WORK TO COMPLETE.
Edit the lines running from the line containing "Login Not Working" through the end of the material, replacing "GitHub" with "GitLab" and leaving everything else unchanged. Give back only those lines.
===== SUPPLIED RECORDS
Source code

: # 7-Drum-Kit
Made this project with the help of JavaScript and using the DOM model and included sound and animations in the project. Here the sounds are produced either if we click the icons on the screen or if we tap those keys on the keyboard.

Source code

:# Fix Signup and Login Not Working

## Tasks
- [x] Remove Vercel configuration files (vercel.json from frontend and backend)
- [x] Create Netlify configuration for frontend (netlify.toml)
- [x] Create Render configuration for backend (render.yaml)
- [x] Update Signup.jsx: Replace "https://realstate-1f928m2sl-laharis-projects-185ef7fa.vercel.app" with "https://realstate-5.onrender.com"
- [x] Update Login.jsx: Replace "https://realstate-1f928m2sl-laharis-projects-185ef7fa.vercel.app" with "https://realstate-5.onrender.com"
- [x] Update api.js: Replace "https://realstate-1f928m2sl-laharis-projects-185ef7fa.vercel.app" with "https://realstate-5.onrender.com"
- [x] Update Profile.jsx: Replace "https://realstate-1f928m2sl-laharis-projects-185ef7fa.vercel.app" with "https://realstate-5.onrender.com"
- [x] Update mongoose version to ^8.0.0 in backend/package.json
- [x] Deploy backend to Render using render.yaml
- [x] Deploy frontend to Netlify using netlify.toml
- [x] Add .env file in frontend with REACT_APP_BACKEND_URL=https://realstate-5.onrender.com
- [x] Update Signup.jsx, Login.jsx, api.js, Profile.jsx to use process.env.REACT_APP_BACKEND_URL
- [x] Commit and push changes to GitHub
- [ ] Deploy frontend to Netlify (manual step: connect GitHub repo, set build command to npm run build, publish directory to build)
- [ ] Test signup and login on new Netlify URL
==========
TASK OUTPUT.
:# Fix Signup and Login Not Working

## Tasks
- [x] Remove Vercel configuration files (vercel.json from frontend and backend)
- [x] Create Netlify configuration for frontend (netlify.toml)
- [x] Create Render configuration for backend (render.yaml)
- [x] Update Signup.jsx: Replace "https://realstate-1f928m2sl-laharis-projects-185ef7fa.vercel.app" with "https://realstate-5.onrender.com"
- [x] Update Login.jsx: Replace "https://realstate-1f928m2sl-laharis-projects-185ef7fa.vercel.app" with "https://realstate-5.onrender.com"
- [x] Update api.js: Replace "https://realstate-1f928m2sl-laharis-projects-185ef7fa.vercel.app" with "https://realstate-5.onrender.com"
- [x] Update Profile.jsx: Replace "https://realstate-1f928m2sl-laharis-projects-185ef7fa.vercel.app" with "https://realstate-5.onrender.com"
- [x] Update mongoose version to ^8.0.0 in backend/package.json
- [x] Deploy backend to Render using render.yaml
- [x] Deploy frontend to Netlify using netlify.toml
- [x] Add .env file in frontend with REACT_APP_BACKEND_URL=https://realstate-5.onrender.com
- [x] Update Signup.jsx, Login.jsx, api.js, Profile.jsx to use process.env.REACT_APP_BACKEND_URL
- [x] Commit and push changes to GitLab
- [ ] Deploy frontend to Netlify (manual step: connect GitLab repo, set build command to npm run build, publish directory to build)
- [ ] Test signup and login on new Netlify URL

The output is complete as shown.